● **TEXT FOR ANALYSIS**:
Content starts

Since the manifold groups 100, 200 are very similar, the features described based
on the sub-components of the first manifold group 100 also apply to the sub-components
of the second manifold group 200.
[0049] As shown in Fig. 3, each fluid compartment 101A, 101B, 201A, 201B being part of the
first and/or second manifold group 100, 200, may comprise a primary header 110, and
a primary cover 120 configured to form a channel for the first fluid. The channel
for the fluid should be understood as the conduit formed by the channel, which allows
distributing or collecting the first fluid from the consecutive tubes 500 of the stack
501, 502 in the vicinity of which said cover 120 is located.
[0050] The primary header 110 may be configured to receive the flat tubes 500. The tubes
500 may be received in plurality of slots. Each slot may receive at least part of
one end of the individual tube 500A.
[0051] Each of the fluid compartments 101A, 101B, 201A, 201B may further comprise a primary
distribution plate 130 sandwiched between respective primary header 110, and the primary
cover 120. The primary distribution plate 130 forms a channel for the first fluid
between the primary header 110 and the primary cover 120 of respective fluid compartment
101A, 101B, 201A, 201B. In other words, the distribution plate 130 may be an extension
of the fluidal conduit providing a fluidal communication between the open end of the
tube 500 and the cover 120. It is to be noted that the primary distribution plates
130 comprise openings for receiving at least part of the tubes 500 arranged in the
same stack 501, 502.

Content ends

Reproduce the passage on manifold groups between "[0049] As shown" and "120 is located.", inclusive. The data that come next aren't needed for anything here.

● **SUPPLIED MATERIAL**:
Content starts

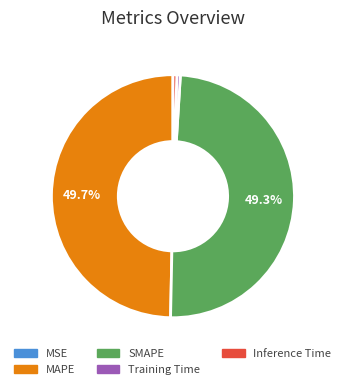

How much of the chart is everything except MAPE?

50.3%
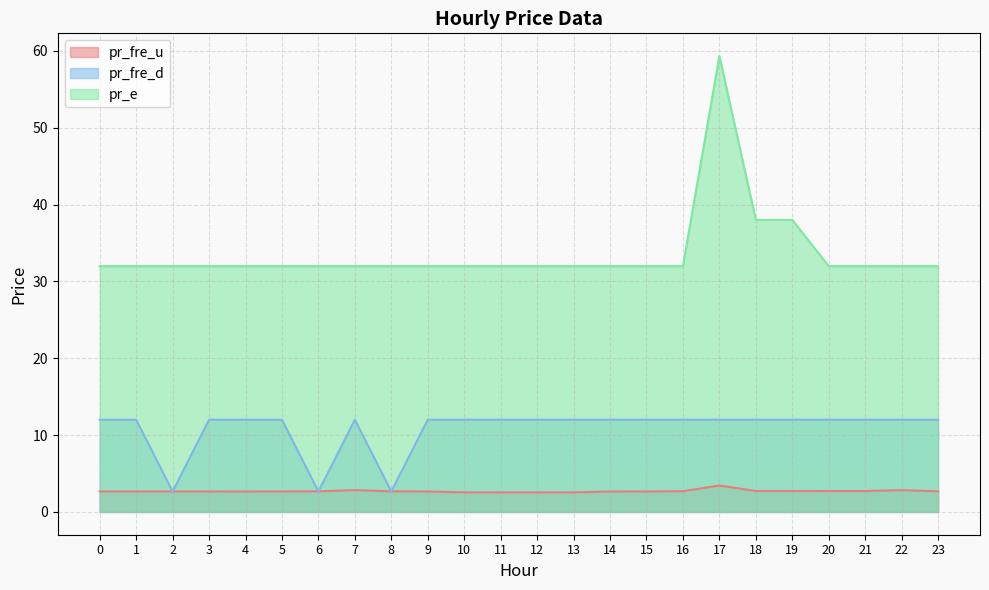

True or false: pr_e and pr_fre_u cross at least once.

False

Content ends

● **RESPONSE**:
[0049] As shown in Fig. 3, each fluid compartment 101A, 101B, 201A, 201B being part of the
first and/or second manifold group 100, 200, may comprise a primary header 110, and
a primary cover 120 configured to form a channel for the first fluid. The channel
for the fluid should be understood as the conduit formed by the channel, which allows
distributing or collecting the first fluid from the consecutive tubes 500 of the stack
501, 502 in the vicinity of which said cover 120 is located.